Aoife MacManus is one of three Irish citizens who were safely evacuated from Afghanistan on Thursday in the wake of a dramatic takeover of the country by the Taliban.

MacManus has made it to Pakistan after finally getting a flight out of Afghanistan on Thursday morning, RTÉ reports. 

“So this morning, yeah, we left at dawn,” MacManus said in a video shared by RTÉ journalist Laura Fletcher on Thursday. The Irish woman had been working in the education sector in Afghanistan for two years.

“Quite mixed emotions about leaving, obviously," she said. "I’m happy to be safe, but very heavy-hearted about what we’re leaving behind.

“For now, we’ve just got to rest for a day or two and then get back home soon and see everybody then.”

Aoife MacManus speaks to ⁦@RTÉnews⁩ from Islamabad about how she feels now that she has safely left Afghanistan. More on tonight’s 9 o’clock news pic.twitter.com/Gc42czirn0

— Laura Fletcher (@fletchl) August 19, 2021

The Co Meath native further told RTÉ's Irish-language program Nuacht that she got to the airport in Kabul on Wednesday night with help from the Taliban, who are escorting foreign nationals leaving Afghanistan.

Earlier in the week, photos and videos emerged of desperate Afghans swarming runways and clinging to the sides of planes at Kabul Airport hoping to escape.

“The difficulty at the moment is to get as far as the gate and we managed to do that and the American army came and they let us in,” MacManus said.

The Irish woman waited more than six hours on the plane before being able to depart at dawn due to a curfew imposed by the Taliban that extends to flights.

“I’m very grateful that I was able to do that. I stayed at the airport overnight waiting on the airplane and we left at dawn,” she added.

On Thursday, the Irish government was working on evacuating another 36 people who want to leave Afghanistan.

“The process is slow and fluid, in terms of circumstances changing all the time,” Ireland’s Minister for Foreign Affairs Simon Coveney said RTÉ’s Radio One on Thursday.

“The truth is that a lot of the complications around the perimeter of the airport isn’t necessarily caused directly by the Taliban.

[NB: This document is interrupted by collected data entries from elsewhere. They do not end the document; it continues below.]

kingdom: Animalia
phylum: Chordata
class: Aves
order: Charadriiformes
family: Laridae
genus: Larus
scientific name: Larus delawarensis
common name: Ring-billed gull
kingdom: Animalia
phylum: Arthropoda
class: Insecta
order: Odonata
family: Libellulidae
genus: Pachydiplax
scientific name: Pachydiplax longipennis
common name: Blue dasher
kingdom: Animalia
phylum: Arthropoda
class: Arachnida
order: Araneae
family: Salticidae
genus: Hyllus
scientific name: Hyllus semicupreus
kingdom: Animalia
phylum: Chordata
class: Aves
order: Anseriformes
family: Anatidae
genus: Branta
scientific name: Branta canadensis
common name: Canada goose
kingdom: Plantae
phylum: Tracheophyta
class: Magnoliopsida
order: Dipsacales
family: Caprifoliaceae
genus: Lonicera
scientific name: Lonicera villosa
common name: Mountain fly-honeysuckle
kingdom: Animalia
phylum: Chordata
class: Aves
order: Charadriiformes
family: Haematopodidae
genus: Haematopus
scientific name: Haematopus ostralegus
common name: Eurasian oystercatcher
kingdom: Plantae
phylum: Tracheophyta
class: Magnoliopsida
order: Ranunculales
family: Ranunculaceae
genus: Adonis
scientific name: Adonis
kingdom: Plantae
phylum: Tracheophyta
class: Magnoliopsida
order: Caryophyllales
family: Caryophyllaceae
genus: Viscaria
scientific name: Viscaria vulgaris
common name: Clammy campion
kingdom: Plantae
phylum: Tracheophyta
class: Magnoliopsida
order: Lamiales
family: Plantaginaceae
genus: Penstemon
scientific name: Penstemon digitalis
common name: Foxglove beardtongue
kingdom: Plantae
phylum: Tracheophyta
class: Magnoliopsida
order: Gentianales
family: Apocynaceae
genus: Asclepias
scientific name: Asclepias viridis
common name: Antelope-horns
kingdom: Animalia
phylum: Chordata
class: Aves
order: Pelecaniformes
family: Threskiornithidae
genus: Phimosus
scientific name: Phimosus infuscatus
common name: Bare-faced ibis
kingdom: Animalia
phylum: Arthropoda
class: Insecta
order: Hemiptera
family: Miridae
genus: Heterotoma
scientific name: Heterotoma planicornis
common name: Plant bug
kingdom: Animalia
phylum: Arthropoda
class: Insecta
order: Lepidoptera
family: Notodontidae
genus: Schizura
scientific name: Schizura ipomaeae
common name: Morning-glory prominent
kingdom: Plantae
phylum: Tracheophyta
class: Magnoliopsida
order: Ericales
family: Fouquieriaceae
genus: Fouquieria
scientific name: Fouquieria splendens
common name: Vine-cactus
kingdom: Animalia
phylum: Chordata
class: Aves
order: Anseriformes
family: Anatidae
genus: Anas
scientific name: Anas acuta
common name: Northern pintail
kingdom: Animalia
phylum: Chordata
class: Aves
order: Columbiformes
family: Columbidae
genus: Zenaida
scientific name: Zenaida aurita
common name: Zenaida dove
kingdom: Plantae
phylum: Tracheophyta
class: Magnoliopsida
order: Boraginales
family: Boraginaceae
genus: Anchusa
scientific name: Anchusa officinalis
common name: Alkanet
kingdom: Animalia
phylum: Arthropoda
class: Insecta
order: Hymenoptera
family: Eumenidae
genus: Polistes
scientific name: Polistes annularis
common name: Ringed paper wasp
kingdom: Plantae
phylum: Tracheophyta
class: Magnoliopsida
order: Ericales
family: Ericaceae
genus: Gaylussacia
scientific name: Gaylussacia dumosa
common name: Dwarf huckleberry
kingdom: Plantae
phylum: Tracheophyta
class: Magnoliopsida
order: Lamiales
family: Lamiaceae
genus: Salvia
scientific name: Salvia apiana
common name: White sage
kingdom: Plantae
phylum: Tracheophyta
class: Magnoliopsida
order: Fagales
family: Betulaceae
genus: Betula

Of course the panic there is caused by the Taliban being in charge, but it is the desire of many thousands of Afghans who want to try to get on flights and are trying to force their way into the airport.

“With each day that passes, we get a slight change in numbers, but the good news is three have been successfully evacuated.”

Coveney previously confirmed that Ireland would be issuing 150 humanitarian visas to Afghans, though expected that number to change as the situation continues to develop. Irish Aid has also announced €1 million in humanitarian funding to Afghanistan as part of a global appeal issued by the UN High Commission for Refugees (UNHCR).

MacManus has been in touch with her family at home in Ireland who eagerly await her return. 

"We have spoken to her this morning and she is also happy, safe, relieved, and very emotional," her father Ray MacManus told The Irish Examiner. "I think she is catching up on some much-needed sleep now.

He said: "No planes were allowed to leave Afghanistan before dawn so as soon as the sun came up this morning, she left Kabul on the one-hour flight to Pakistan.

"We don't know when she will get back home to Ireland but we are just so happy she is now out of the country."

Ray said he and his family got "little if any sleep" the night before, but that with Aoife out of Afghanistan, "it feels now like a huge weight has been lifted from us."

The family has a "huge sense of gratitude" who offered their support and hope in recent days, and noted that their thoughts are with "those other poor people who haven't been so lucky yet and who are still trying to get out of Kabul."

Earlier this week, Aoife said she was looking forward to a pint of Guinness upon her return to Ireland, which is now closer than ever.